PathoROB has already begun to reshape how pathology AI is built and compared. Aignostics' next-generation foundation model Atlas 2, released in January 2026 in collaboration with Mayo Clinic, was explicitly positioned to address the performance–robustness trade-offs that PathoROB exposed and uses the benchmark to demonstrate state-of-the-art robustness alongside prediction accuracy. Furthermore, the community is adopting PathoROB as a standard yardstick for foundation model robustness: new open-weight models such as GenBio-PathFM report PathoROB scores alongside accuracy, and platforms such as Waiv's Histoboard feature PathoROB among the benchmarks that researchers and clinicians can use to compare pathology AI models head-to-head.

By making the benchmark, datasets, and code openly available, the authors hope to establish robustness evaluation as a routine step in validating any biomedical foundation model before it is used to inform patient decisions in the clinic.

Publication

Towards robust foundation models for digital pathology. Jonah Kömen, Edwin D. de Jong, Julius Hense, Hannah Marienwald, Jonas Dippel, Philip Naumann, Eric Marcus, Lukas Ruff, Maximilian Alber, Jonas Teuwen, Frederick Klauschen, Klaus-Robert Müller. 11 June 2026.
Nature Communications publication
Code and benchmark
Datasets

Figure PathoROB benchmark and foundation model representation space exploration: a We subsampled balanced multi-center datasets to compare biological class and technical/medical center information, extracted features from 20 pathology foundation models (FMs), and analyzed the resulting representations from different perspectives. b The PathoROB benchmark consists of four datasets from three public sources, together with three metrics to quantify FM robustness and its consequences. Each dataset matrix element depicts the number of patches per combination of biological class and medical center. For TCGA 2 × 2, we extracted 94 unique class-class-center-center quartets. c t-SNE plot of the representation spaces of Phikon-v2 and Virchow2 from a subset of the Camelyon tumor detection dataset (other FMs in Supplementary Note 6.1).

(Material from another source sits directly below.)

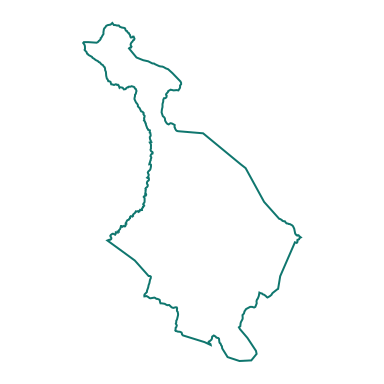 Morro do Chapéu, Bahia, Brazil
{"feature_id": "56859067B34698024816955", "entity_name": "Morro do Chapéu", "entity_type": "district", "adm_level": 2, "iso_a3": "BRA", "parent_name": "Brazil", "parent_adm1": "Bahia", "projection": "natural_earth1", "projection_center": [-41.297, -11.376], "detail": "fine", "context": "isolated", "style": "outline", "palette": "teal", "viewbox_px": 384, "rotation_deg": 0, "n_neighbors": 0, "source": "geoboundaries", "source_scale": "gbopen_adm2", "svg_char_len": 5954}
<svg xmlns="http://www.w3.org/2000/svg" viewBox="0 0 384 384"><path d="M107.4,240.5L134.8,260.5L148.6,276.0L149.9,276.0L150.8,276.6L150.8,278.0L150.0,279.9L149.4,283.1L148.6,285.2L148.2,287.4L147.0,290.7L146.9,292.0L144.6,294.4L144.3,295.4L144.4,296.4L146.6,296.1L148.2,297.0L149.6,298.1L150.5,298.3L154.3,297.6L155.1,297.9L156.5,298.9L157.5,298.9L159.0,299.5L159.7,300.0L160.1,302.3L160.5,303.3L161.5,303.3L164.8,303.8L165.6,304.4L167.3,305.2L169.2,305.0L171.6,307.3L172.6,307.7L173.4,307.9L175.5,307.3L176.7,307.4L177.1,308.2L176.9,310.1L177.0,311.0L177.7,311.9L178.1,314.2L178.0,315.3L177.0,319.5L176.3,320.7L176.2,322.6L175.8,323.7L176.6,324.9L176.8,325.6L176.2,327.2L175.6,327.9L175.6,329.3L175.3,330.4L175.7,331.0L176.8,331.2L177.7,331.6L180.0,331.8L181.5,332.5L181.9,333.4L182.0,334.4L182.9,335.4L204.5,342.1L210.7,345.0L210.5,344.1L209.9,343.6L208.6,342.9L208.5,342.1L208.9,341.5L209.8,341.1L211.4,339.7L211.9,338.7L212.2,336.6L213.8,335.5L215.5,336.5L216.4,337.6L218.4,338.1L219.0,338.8L219.4,342.2L219.8,343.1L220.5,343.5L221.2,345.4L221.9,346.2L222.2,348.4L227.6,357.1L239.5,361.0L251.3,360.4L256.6,353.9L256.0,350.9L247.5,338.0L240.0,329.2L238.9,327.3L240.3,326.2L240.6,323.2L241.0,322.0L242.5,319.2L242.7,318.1L242.5,315.1L243.2,314.4L244.0,313.3L244.5,311.3L245.2,310.5L245.8,309.3L246.9,308.6L250.1,306.9L252.2,306.9L254.1,307.5L255.3,306.9L256.7,303.4L256.5,301.2L257.0,299.5L257.7,298.8L258.8,296.0L259.4,292.6L260.8,293.3L261.8,293.4L262.8,294.3L264.2,294.8L265.8,296.0L266.9,297.2L267.5,297.5L269.8,296.2L271.5,294.8L272.0,293.8L272.6,293.0L277.3,289.3L278.1,288.9L280.2,276.2L294.5,243.3L294.9,242.3L296.7,242.9L297.2,242.4L297.5,241.7L297.3,240.8L297.5,239.8L298.3,239.7L299.1,239.2L299.5,238.1L300.8,237.4L299.3,236.2L298.6,235.3L297.9,235.1L297.2,235.6L296.4,235.1L295.2,233.6L294.2,228.7L293.0,226.2L292.1,225.3L289.9,224.1L288.7,224.0L287.8,223.5L286.6,223.4L285.6,222.4L284.9,221.3L283.5,221.2L282.4,220.8L281.9,220.1L280.3,219.1L279.2,218.8L264.1,201.9L245.6,168.1L240.7,164.3L203.1,133.3L178.0,131.2L176.9,130.9L176.1,130.3L175.1,128.6L175.0,127.9L174.5,127.1L174.7,125.0L172.2,123.6L170.7,123.2L169.9,123.5L168.7,124.4L167.4,123.9L166.4,122.8L165.4,121.2L165.0,120.0L165.0,118.9L164.6,117.9L164.2,117.3L162.8,116.1L161.6,112.4L161.9,109.5L162.5,107.0L162.5,104.0L163.2,101.7L163.3,99.7L164.0,98.2L165.5,98.1L166.4,97.2L166.7,95.8L166.0,94.8L166.3,93.8L167.9,92.1L168.2,91.1L170.6,89.7L173.7,90.4L176.6,90.1L178.4,90.4L179.9,88.0L180.1,87.2L180.1,85.4L181.1,84.3L181.1,82.9L180.5,81.5L172.3,73.0L168.1,69.2L165.9,68.4L163.5,67.0L162.0,66.5L161.0,66.5L159.4,66.2L155.0,64.2L154.2,63.6L152.3,63.4L148.2,61.3L143.2,60.2L136.5,57.5L129.0,48.4L129.6,47.8L130.3,47.5L131.0,47.5L131.5,46.7L130.8,45.5L130.6,44.4L131.0,43.3L131.7,42.2L132.5,41.6L133.1,40.3L134.1,39.8L134.5,38.7L133.6,36.6L132.8,36.6L132.2,37.3L130.9,37.5L130.4,36.8L130.0,35.0L129.3,34.2L129.0,33.3L128.5,32.8L127.8,32.6L126.9,31.0L126.0,30.7L125.4,29.7L125.1,28.4L124.1,27.9L121.7,27.5L120.5,27.0L119.7,26.7L119.0,25.6L118.1,25.4L117.2,25.6L115.5,25.1L113.8,25.0L112.3,23.0L110.6,24.6L107.8,25.1L106.3,25.8L105.1,27.6L104.4,28.2L103.9,29.2L103.4,32.4L103.5,33.2L103.3,34.4L102.7,35.1L101.3,37.7L100.7,38.1L100.7,38.9L100.2,39.7L99.6,40.4L98.8,40.9L98.3,41.7L97.6,42.2L96.6,42.7L87.9,42.1L83.9,42.1L83.2,43.0L84.4,44.6L84.9,46.1L85.0,49.0L84.6,49.9L86.7,52.3L87.0,53.6L87.9,54.1L88.4,54.9L92.0,56.9L92.5,57.8L94.2,58.8L95.6,60.0L97.9,61.1L98.8,62.1L99.8,62.4L101.4,64.3L103.0,65.2L103.8,66.6L104.7,67.3L105.1,68.9L105.1,70.0L105.9,71.9L106.2,75.8L106.9,78.7L107.6,79.3L108.3,81.2L109.5,81.3L110.5,81.9L111.2,84.3L112.7,84.5L113.5,84.9L114.5,84.9L115.4,84.3L116.1,84.3L117.2,85.0L117.9,84.7L118.6,85.3L119.5,87.7L120.0,87.2L122.6,87.7L123.9,89.4L125.6,89.1L126.1,88.3L127.6,87.2L128.3,87.3L128.8,86.7L130.5,86.7L131.6,86.2L133.9,86.9L134.5,87.4L134.9,88.5L135.8,89.0L136.5,91.0L136.2,91.8L135.8,93.7L135.0,94.8L135.0,96.0L134.5,98.2L134.5,99.2L135.7,101.8L136.3,102.9L137.0,103.5L137.9,105.1L137.9,106.4L139.6,108.1L141.1,111.3L142.7,111.9L143.1,112.6L143.7,113.1L143.4,114.1L144.0,115.2L144.6,115.8L144.5,117.1L144.0,118.1L144.3,119.3L143.9,120.5L144.7,121.1L145.1,122.0L145.2,122.8L145.8,123.3L145.9,124.6L147.3,128.4L147.9,129.0L148.1,129.8L149.9,130.4L149.7,132.6L150.3,132.9L150.7,135.3L150.5,136.1L149.8,137.1L149.9,138.4L150.2,139.7L150.8,140.7L150.6,141.5L151.3,142.1L150.7,142.5L149.9,142.6L150.9,144.3L151.0,145.4L150.9,147.2L151.0,148.4L150.5,149.7L150.8,150.7L151.3,151.4L152.4,152.0L152.7,152.8L152.5,153.6L151.7,153.8L150.8,155.0L150.5,156.1L151.3,157.3L151.1,158.5L150.7,159.3L150.7,160.4L150.1,161.2L150.1,162.2L149.5,163.2L149.3,164.3L150.1,164.2L150.9,164.6L151.0,165.9L150.9,166.9L150.4,169.1L149.9,170.0L148.3,171.5L147.8,172.5L148.2,173.8L148.7,174.5L148.6,175.6L148.2,176.7L147.2,177.7L147.9,178.1L148.7,178.0L148.9,178.8L148.9,180.0L148.4,180.7L147.6,181.2L147.0,182.2L146.9,183.3L147.2,184.1L147.8,185.0L147.6,186.3L146.9,187.2L145.9,187.9L145.4,188.8L145.9,189.8L145.5,190.5L145.6,191.5L145.2,193.8L145.9,193.8L146.2,194.8L145.7,195.7L144.8,195.9L144.1,196.3L143.7,196.9L144.6,198.1L144.6,201.3L144.4,202.5L143.6,203.4L143.2,204.2L143.9,205.0L144.2,205.7L143.0,206.7L143.1,207.4L142.4,208.0L141.9,208.8L142.0,210.0L141.1,210.1L140.1,209.8L139.7,210.5L139.5,211.4L138.9,211.7L138.9,211.0L138.1,211.4L137.5,211.2L136.7,211.6L135.9,211.3L134.8,213.1L133.5,214.1L132.8,215.2L133.1,215.9L132.4,216.6L130.7,216.2L130.0,217.1L130.0,218.3L129.3,218.7L128.8,219.7L127.4,220.2L126.7,221.2L126.3,222.3L125.8,223.0L126.3,223.8L125.6,224.1L125.7,225.3L125.2,226.3L124.5,226.4L123.9,225.9L122.3,226.8L121.7,226.0L121.0,226.0L120.4,228.2L120.0,229.2L119.2,229.9L118.8,230.8L118.8,231.7L117.7,231.5L117.7,232.6L115.8,232.3L115.7,233.8L115.1,234.7L113.6,233.9L112.9,233.7L112.1,234.0L110.9,234.9L110.3,235.8L110.5,236.6L111.0,237.1L111.3,237.9L111.3,238.8L110.8,239.4L110.1,239.8L109.3,239.7L107.4,240.5Z" fill="none" stroke="#0f766e" stroke-width="2"/></svg>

The representation space of Phikon-v2 is organized by medical center (RUMC/UMCU), showing that at the highest level, the model distinguishes images based on the medical center. Virchow2's representation space is primarily split by biological information (normal/tumor), with a secondary organization by medical center. d Accuracy of predicting medical center vs. biological class from the feature vectors via linear probing. We report mean prediction accuracies with 95% confidence intervals on held-out test sets from three datasets (Camelyon, TCGA 4 × 4, Tolkach ESCA) with 20 repetitions each (n = 60), corrected to remove common variance due to dataset (Masson & Loftus⁹³). Across all FMs, the medical center origin of most patches could be recovered from the FM representations. Source data are provided as a Source Data file.